Dataset entries:
########
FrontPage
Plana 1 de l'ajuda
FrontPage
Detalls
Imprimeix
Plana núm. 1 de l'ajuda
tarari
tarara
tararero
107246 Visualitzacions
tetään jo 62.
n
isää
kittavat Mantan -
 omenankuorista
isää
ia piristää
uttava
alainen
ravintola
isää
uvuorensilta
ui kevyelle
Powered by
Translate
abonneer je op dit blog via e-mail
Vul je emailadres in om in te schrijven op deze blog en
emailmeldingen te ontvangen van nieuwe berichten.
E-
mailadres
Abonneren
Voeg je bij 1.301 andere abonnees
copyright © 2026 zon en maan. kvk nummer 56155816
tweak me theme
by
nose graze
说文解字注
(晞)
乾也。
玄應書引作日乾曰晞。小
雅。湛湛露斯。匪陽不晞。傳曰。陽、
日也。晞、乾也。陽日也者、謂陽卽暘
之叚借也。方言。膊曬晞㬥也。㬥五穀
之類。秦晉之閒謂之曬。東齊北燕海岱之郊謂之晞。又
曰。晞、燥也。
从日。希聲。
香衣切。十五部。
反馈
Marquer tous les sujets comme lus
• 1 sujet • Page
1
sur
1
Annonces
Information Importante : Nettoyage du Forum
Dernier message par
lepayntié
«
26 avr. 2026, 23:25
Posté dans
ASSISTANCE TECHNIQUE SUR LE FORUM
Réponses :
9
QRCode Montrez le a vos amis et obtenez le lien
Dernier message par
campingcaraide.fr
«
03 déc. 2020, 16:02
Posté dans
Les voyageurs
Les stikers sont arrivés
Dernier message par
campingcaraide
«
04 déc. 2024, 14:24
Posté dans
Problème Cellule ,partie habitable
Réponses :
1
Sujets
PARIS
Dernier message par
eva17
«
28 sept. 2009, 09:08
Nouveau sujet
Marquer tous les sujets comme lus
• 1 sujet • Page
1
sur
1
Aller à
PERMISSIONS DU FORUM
########
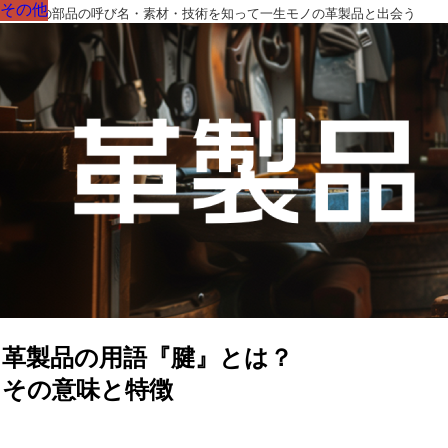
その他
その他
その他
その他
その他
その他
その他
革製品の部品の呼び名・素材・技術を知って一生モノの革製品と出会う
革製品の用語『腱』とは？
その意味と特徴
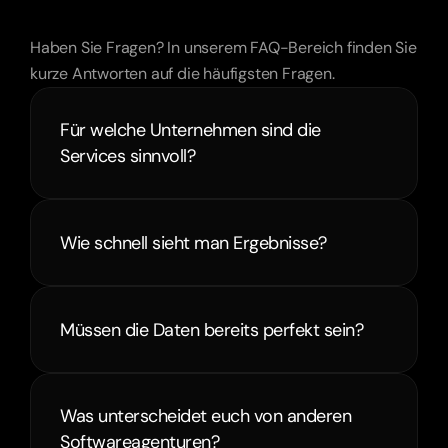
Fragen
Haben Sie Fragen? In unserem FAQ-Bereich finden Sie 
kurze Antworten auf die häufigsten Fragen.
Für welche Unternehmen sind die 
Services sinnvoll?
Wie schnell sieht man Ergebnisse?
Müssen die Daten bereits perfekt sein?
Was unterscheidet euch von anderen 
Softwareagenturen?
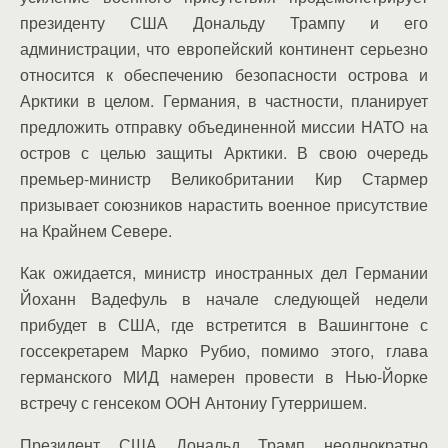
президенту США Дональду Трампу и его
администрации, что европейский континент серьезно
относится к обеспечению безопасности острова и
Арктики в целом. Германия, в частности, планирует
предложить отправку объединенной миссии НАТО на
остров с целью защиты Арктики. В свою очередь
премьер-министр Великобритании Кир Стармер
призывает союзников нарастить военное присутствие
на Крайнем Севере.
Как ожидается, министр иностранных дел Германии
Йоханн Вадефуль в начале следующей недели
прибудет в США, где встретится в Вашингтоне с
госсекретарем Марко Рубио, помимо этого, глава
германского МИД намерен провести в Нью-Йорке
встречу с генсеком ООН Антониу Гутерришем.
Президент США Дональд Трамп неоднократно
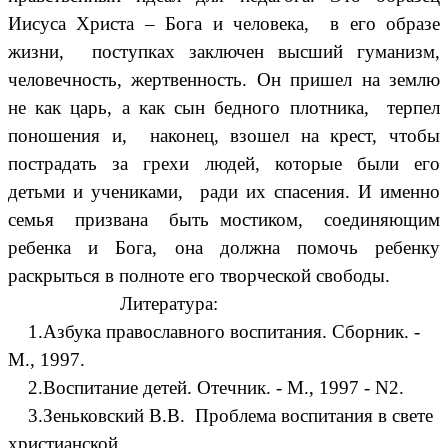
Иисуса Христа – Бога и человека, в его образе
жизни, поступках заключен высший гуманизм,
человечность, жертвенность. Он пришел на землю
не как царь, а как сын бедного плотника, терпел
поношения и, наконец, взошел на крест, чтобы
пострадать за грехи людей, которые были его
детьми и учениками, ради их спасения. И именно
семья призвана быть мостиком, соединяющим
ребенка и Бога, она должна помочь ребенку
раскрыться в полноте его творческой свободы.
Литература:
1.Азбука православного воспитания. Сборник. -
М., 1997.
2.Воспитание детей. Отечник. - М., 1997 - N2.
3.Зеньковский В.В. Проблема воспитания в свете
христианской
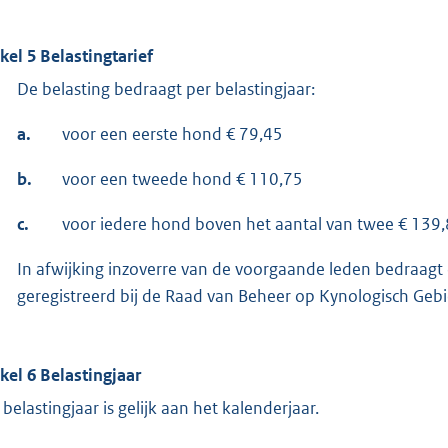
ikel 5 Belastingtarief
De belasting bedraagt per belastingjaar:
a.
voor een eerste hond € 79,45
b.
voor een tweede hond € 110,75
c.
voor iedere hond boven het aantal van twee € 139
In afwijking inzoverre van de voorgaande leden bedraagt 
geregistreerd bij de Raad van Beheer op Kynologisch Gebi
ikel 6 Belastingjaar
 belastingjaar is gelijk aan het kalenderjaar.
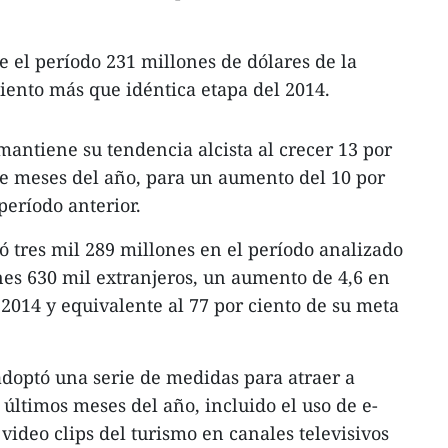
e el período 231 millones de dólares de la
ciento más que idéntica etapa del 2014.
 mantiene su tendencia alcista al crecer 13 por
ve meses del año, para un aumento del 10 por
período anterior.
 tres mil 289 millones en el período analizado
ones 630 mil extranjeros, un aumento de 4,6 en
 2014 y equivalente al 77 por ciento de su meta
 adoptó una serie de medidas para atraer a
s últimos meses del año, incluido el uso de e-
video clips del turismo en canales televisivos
########
- Work instruction -
Each line between the one holding "De belasting bedraagt" and the one holding "video clips del", inclusive, should be copied exactly as it appears above, and pictures should be omitted.

- Result -
De belasting bedraagt per belastingjaar:
a.
voor een eerste hond € 79,45
b.
voor een tweede hond € 110,75
c.
voor iedere hond boven het aantal van twee € 139
In afwijking inzoverre van de voorgaande leden bedraagt 
geregistreerd bij de Raad van Beheer op Kynologisch Gebi
ikel 6 Belastingjaar
 belastingjaar is gelijk aan het kalenderjaar.
e el período 231 millones de dólares de la
ciento más que idéntica etapa del 2014.
 mantiene su tendencia alcista al crecer 13 por
ve meses del año, para un aumento del 10 por
período anterior.
 tres mil 289 millones en el período analizado
ones 630 mil extranjeros, un aumento de 4,6 en
 2014 y equivalente al 77 por ciento de su meta
 adoptó una serie de medidas para atraer a
s últimos meses del año, incluido el uso de e-
video clips del turismo en canales televisivos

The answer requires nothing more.